Foiled Again

We abuse land because we regard it as a commodity belonging to us. When we see land as a community to which we belong, we may begin to use it with love and respect.
— Aldo Leopold, A Sand County Almanac

The above quote by Aldo Leopold alludes knowingly to what remains essential about being a hunter. Central to the process of becoming a hunter, and central to the identity found upon arrival, is the community that Leopold speaks of. This is not just a community of peers, but a community of all things in nature. When I became a hunter, I ceased to walk over the land; as a hunter, I became an element of that land, a cog in a remarkable living machine that is as old as the earth itself, and as timeless. Leopold spent a career reflecting on this community, and the role of humans within it. He sat and he watched “like a mountain,” and he learned by reflective observation. He also took up a gun each autumn and went hunting, and learned a bit more about himself, and his human ecology, than he’d known before.

Aldo Leopold went on to assert that “in short, a land ethic changes the role of Homo sapiens from conqueror of the land-community to plain member and citizen of it. It implies respect for his fellow-members, and also respect for the community as such.” This construct is somewhat hard to grasp for most folks, simply because humans have the capacity, the resources, the vision, and the ingenuity to assert dominance over a natural system at will. We do so each and every day, as we increasingly live outside of nature. It is why we have survived and flourished, and it is also why, you might say, we have become disenchanted with, and certainly disconnected from, our natural world. We have lost our place in the community that allowed us a sense of place since time immemorial, and we’ve in turn become confused with our role.

It is ironic, therefore, that taking up a gun in Fall and shooting a bird or a deer might serve to re-establish a fundamental philosophical and ecological order. It is ironic that deploying a man-made machine and ostensibly asserting dominance over a wild creature, or even more paradoxically a non-endemic, one-time-stocked creature, could help me regain a sense of myself. It is most ironic, I might add, that in light of the availability of pre-packaged, pre-cooked, profoundly inexpensive food I would ever choose to spend time and money shooting at a piece of meat that, more often than not, disappears unscathed into the backdrop. But I do this, and I love it, and I seek to do it again. In turn, it makes me care a little more about the creatures I seek, and the places in which I seek them.

I am neither a student of psychology nor a student of philosophy, so I can’t authoritatively say why I am drawn to hunting, or what it means that I am compelled in this way. I assume that humans were hunters for so long that it became a part of our wiring, and only fairly recently did we disconnect from a personal relationship with food acquisition. I can say, and with some confidence, that in becoming a hunter, I was afforded an awareness of a new community, or perhaps better stated, a forgotten community, and one that my ancestors knew well. My friend Kurt Rinehart, who is one of the finest naturalists I know, often says that in being a hunter, he is offered a seat at the table. I love this analogy, in that it is resonant on a level that both speaks to basic human need, and to essential human consciousness. As a hunter, in North America anyway, your table is laid with a host of wild foods so delicate and rare that they are, in themselves, great treasures. These foods are offered in quantity for the cost of a hunting license, and some wonderful days spent afield. Beside you at the table are people who, like you, see some value in being outdoors, in taking responsibility for a linear connection to the food they eat, and the realities of it. There is a shared identity at the table, and a shared pride of place. There is, at root, community. But a seat at the table offers far more lasting value than simply a fine piece of meat, served in good company.

» **WORK TO DO**
Please answer these questions from the hunting essay:
(a) What book is the opening quotation taken from?
(b) In the second Leopold quotation, a land ethic changes the role of Homo sapiens from what to what?
(c) What does Kurt Rinehart say being a hunter offers him?
The data comes from a separate source.

» **DATASET CONTENT**
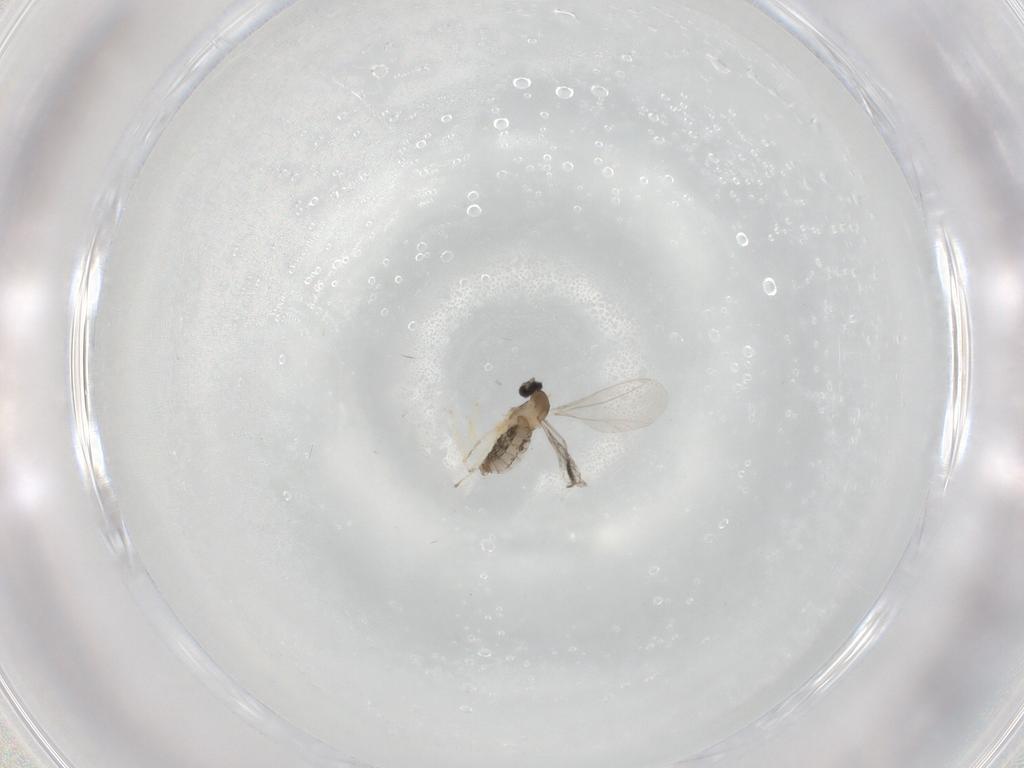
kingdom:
...
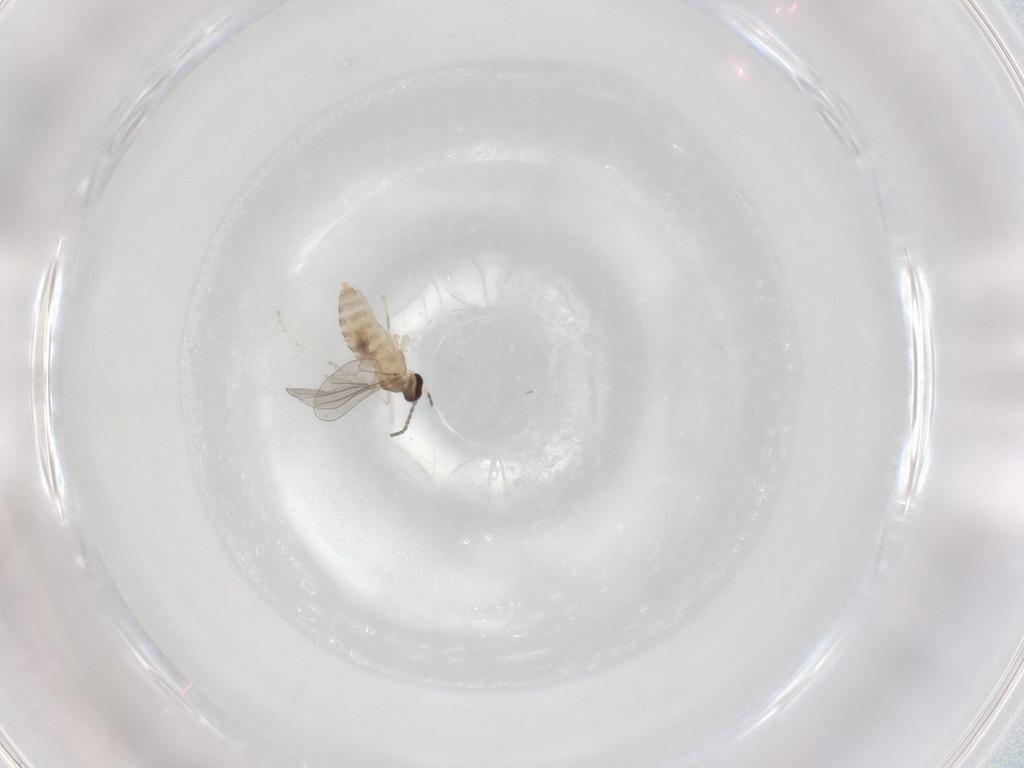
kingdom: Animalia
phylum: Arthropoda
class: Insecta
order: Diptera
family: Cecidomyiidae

» **RESULT OF THIS TASK**
(a) A Sand County Almanac
(b) From conqueror of the land-community to plain member and citizen of it
(c) A seat at the table